_PROBLEM:_
Please swap "top-left" for "upper-left" in the lines below and write them out again with nothing else changed. Leave the pictures out of your answer.

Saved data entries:
__________
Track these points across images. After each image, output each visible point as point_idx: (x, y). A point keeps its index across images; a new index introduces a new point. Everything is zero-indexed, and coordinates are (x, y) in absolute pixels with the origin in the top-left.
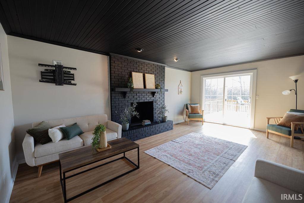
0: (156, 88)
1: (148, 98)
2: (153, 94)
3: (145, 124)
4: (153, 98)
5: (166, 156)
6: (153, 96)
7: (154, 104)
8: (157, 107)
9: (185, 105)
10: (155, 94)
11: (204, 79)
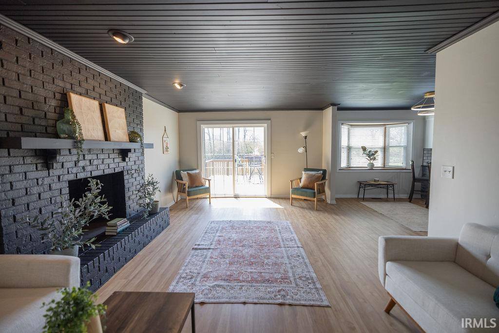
__________
_FINAL ANSWER:_
Track these points across images. After each image, output each visible point as point_idx: (x, y). A point keeps its index across images; a new index introduces a new point. Everything is zero-indexed, and coordinates are (x, y) in absolute pixels with the origin in the upper-left.
0: (156, 88)
1: (148, 98)
2: (153, 94)
3: (145, 124)
4: (153, 98)
5: (166, 156)
6: (153, 96)
7: (154, 104)
8: (157, 107)
9: (185, 105)
10: (155, 94)
11: (204, 79)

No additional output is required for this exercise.